Die Natur ist eine Katastrophe. Sie traut sich dennoch immer wieder raus. Kein Wunder, daß wir ihr so viel angetan haben! Sie hat uns die Gelegenheit dazu gegeben und verdient es vielleicht nicht besser. Warum kleidet sie sich nur immer in Schreckliches? Damit wir ihre Schrecken noch verstärken, vielleicht um sie zu bannen? Um ihre unendlichen Vielfältigkeiten unserer Einfalt anzupassen? Sie kann nicht groß und schrecklich genug sein, daß wir ihr nicht unsere Herrschaft überstülpen könnten, um sie endlich zu ersticken. Was wird es dann sein, das wir einatmen? Wir benennen sie in unserer bodenlosen Dummheit, sie folgt uns aber nicht, und das ist sie dann wirklich: bodenlos, uferlos, nichts vom Nichts und alles von Allem. Etwas, das gleichzeitig höher und tiefer ist, im Vergleich mit allem, was nicht ist. Und doch so klein wie wir, sonst könnten wir das alles nicht fassen.

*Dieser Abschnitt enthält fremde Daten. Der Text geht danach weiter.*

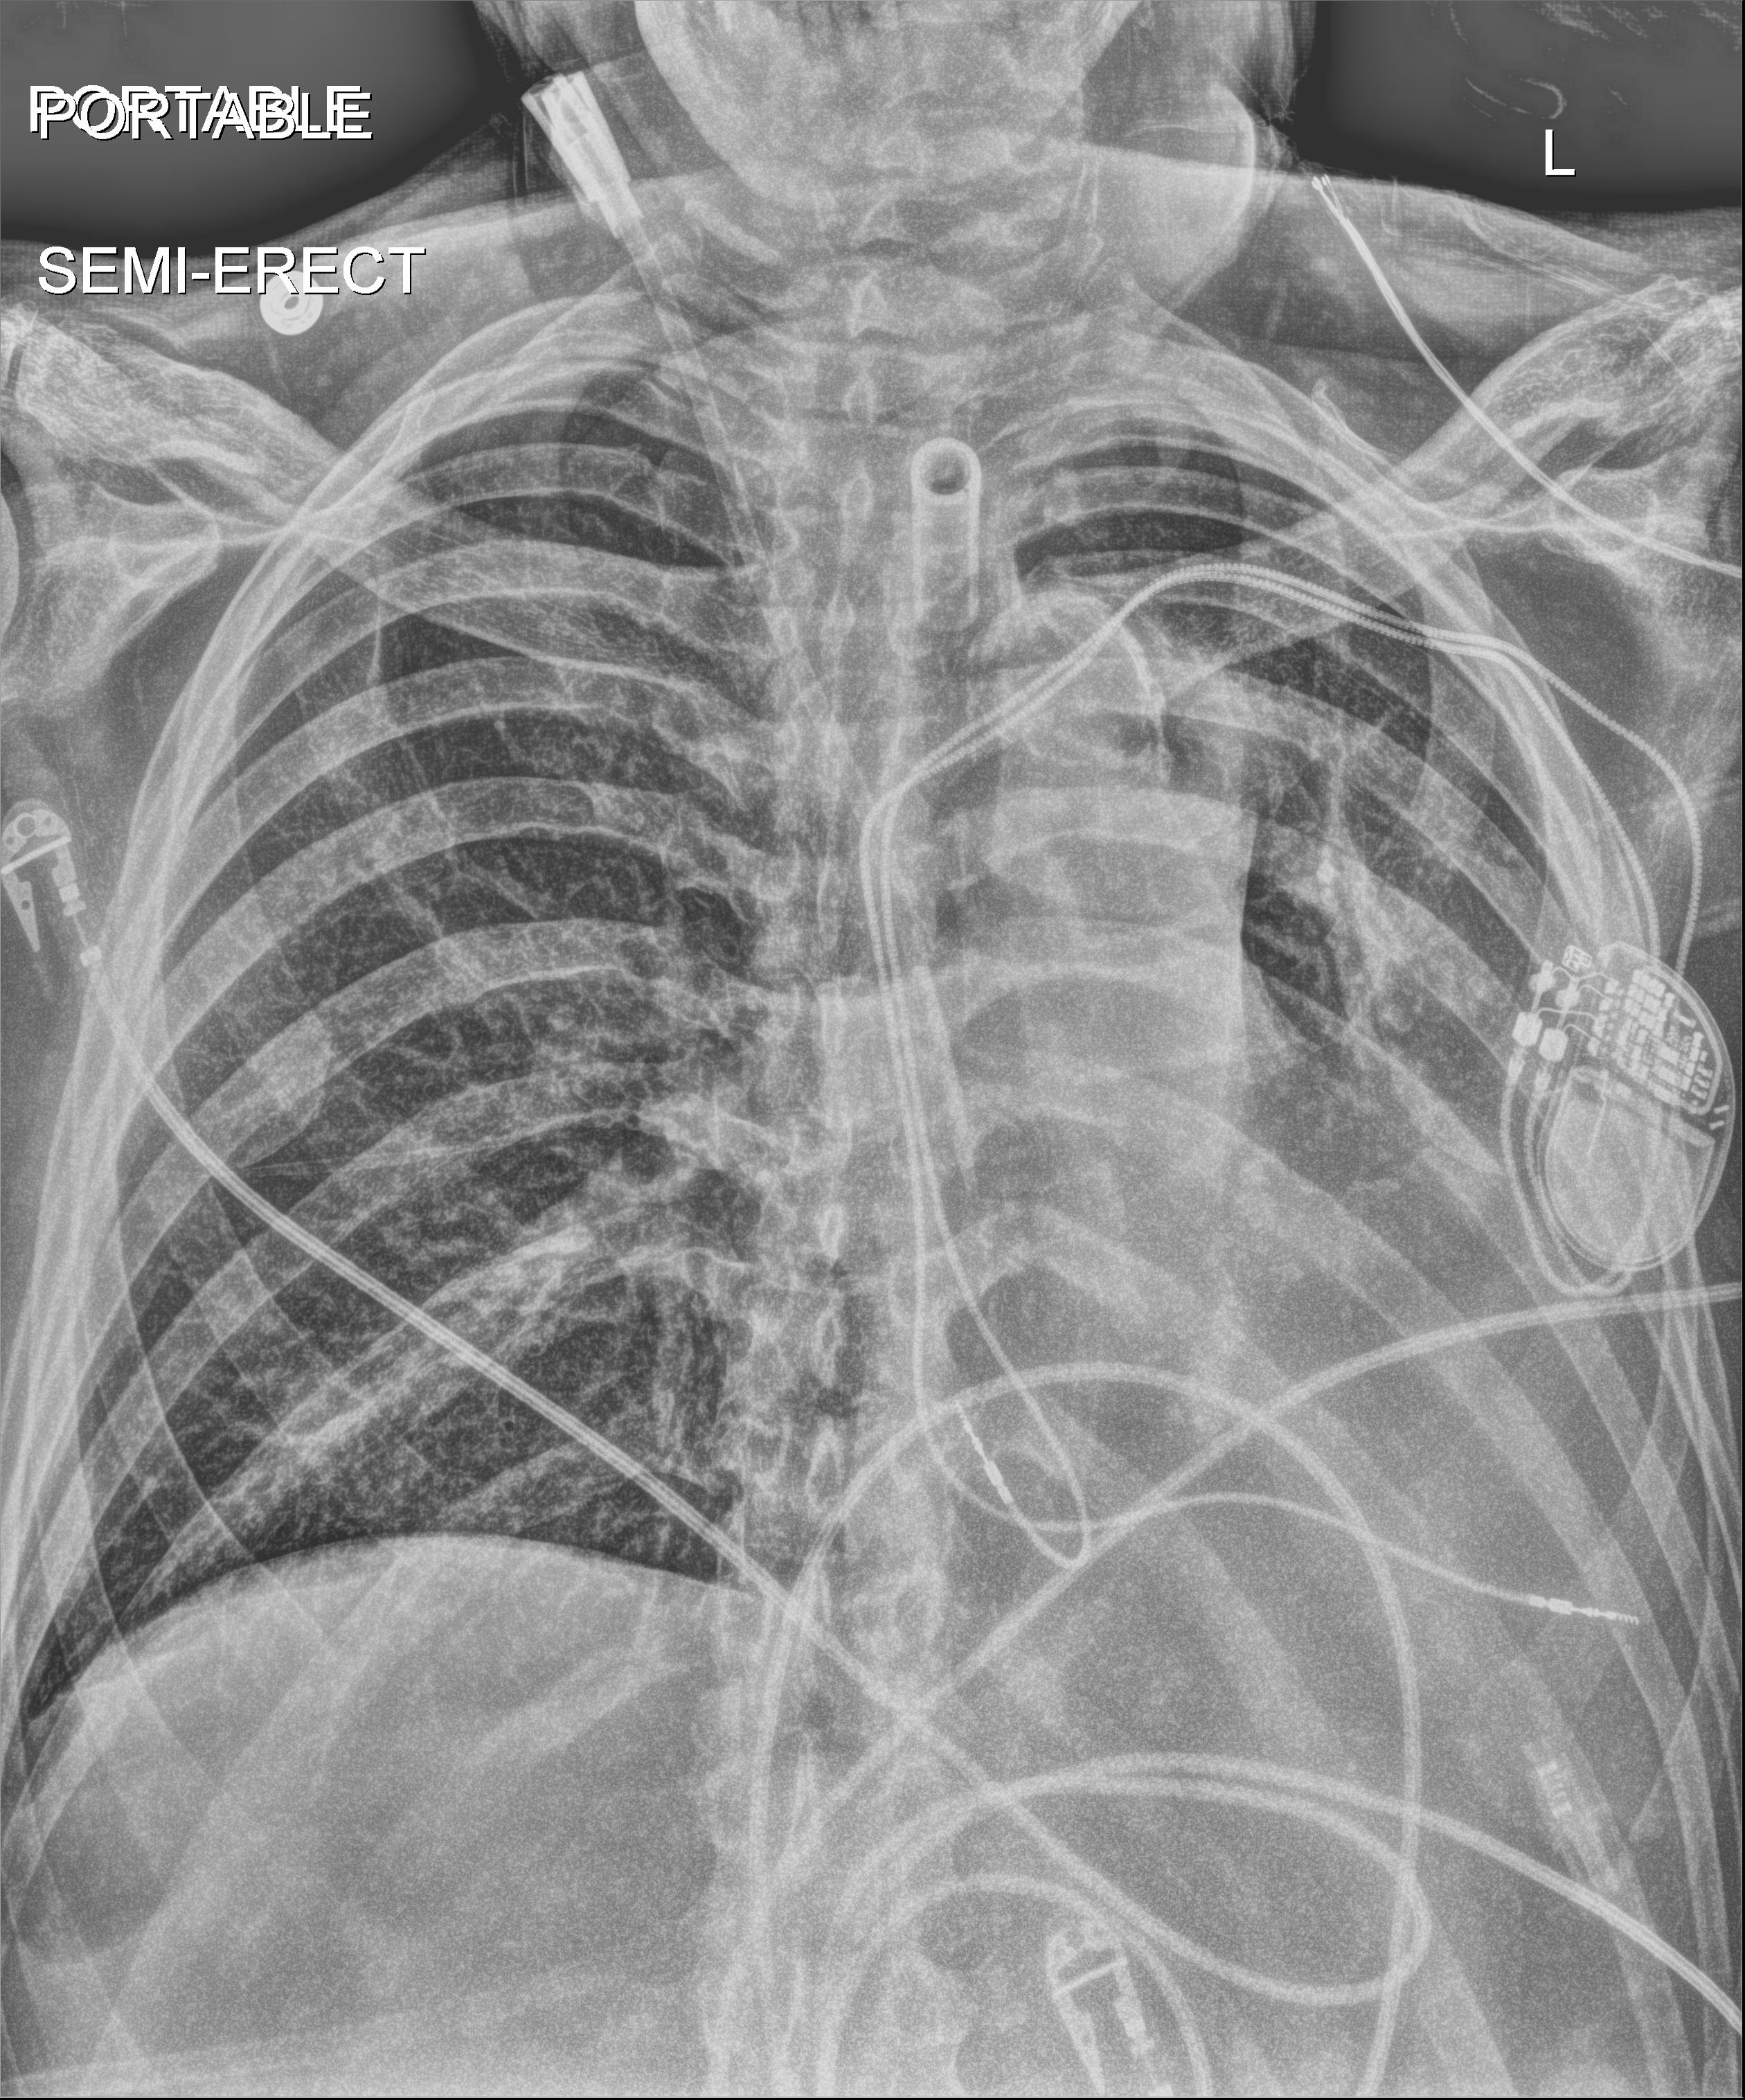
Chest X-ray (portable); anteroposterior (AP) projection. Male patient hospitalised with COVID-19, age 60–74 years.
Hospital-stay facts (about this admission, not read from this image; timing relative to this image not recorded):
- admitted to intensive care during this hospital stay: yes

Ich habe mir zum Führer (ist das der Fährmann Charon, der einen Obolus von uns verlangt, damit wir rein dürfen ins Totenreich, raus aber nimmer? Ein Fährmann mit Sensenrequisit und Kapuze wie bei Woody Allen in “Scoop”?) in dieses Nichts, vor dem wir dort stehen werden, die Texte der Vorsokratiker ausgewählt, weil ich sie nicht verstehe. Sie sind Rätsel. Man muß schon Musiker sein, um jemand von dort wieder rausholen zu dürfen. Es geht trotzdem bekanntlich nicht gut aus. Da ich aber das meiste andre auch nicht verstehe, muß ich schauen, wohin meine Blindheit mich führt, denn der Höllenhund ist kein Blindenhund. Er wird mich erwarten mit seinen drei Köpfen, nicht leiten, das kann höchstens die Leitplanke erledigen. Die haben Menschen hingebaut, daher ist sie sehr lang ausgefallen, landein, landaus. Wenn ein Fahrzeug mal ausfällt, dann pickt es dort, denn nichts ist grenzenlos, das meiste ist begrenzt wie eine Weltanschauung oder beschrankt wie ein Bahnübergang oder beschränkt wie ich in Fragen des Todes und andren Fragen, die sich daraus ergeben. Wo ist dieser Mensch jetzt wieder hin? Wenn das Sein anbricht und nicht wartet, daß wir es selbst anbrechen, um etwas davon zu essen, wenn es also anbricht wie der Tag, oft auch zum Genuß, falls es dafür geeignet und nicht allzu ungesund ist, dann kann es auch abbrechen. Das Leben wird eben manchmal mittendrin einfach abgebrochen. Dann macht es Ernst, und man versteht das alles erst recht nicht. Haben schon gewählt, fragt die Servierkraft, die uns mit einem Schläger (ich spiele leider nicht Tennis und auch sonst nichts) aufs Feld schmettert, statt des Balls hat sie uns selbst erwischt, und natürlich ist es kein Feld der Ehre, wo wir landen; es gibt keinen Heldentod, nur ein Erlöschen auf der tartarischen Bahn oder eben auf der Aschenbahn, es klebt noch etwas an den Fußsohlen, etwas Welt, die nimmt der Tote, der bald selber Asche sein wird, einfach mit, er trägt sie auf sich, er verträgt sie, bis das Feuer brüllend auf ihn einprügelt, in ihn einschlägt, eine Macht, der alles unterliegt, auch die der Sprache, die mir jetzt fehlt, so wie ein Mensch mir jetzt fehlt, der sich in einem Töpfchen befindet, auf einem Friedhof, einem friedlichen Hof mit etwas Grün um die Steine und keinem Fleisch um die Knochen.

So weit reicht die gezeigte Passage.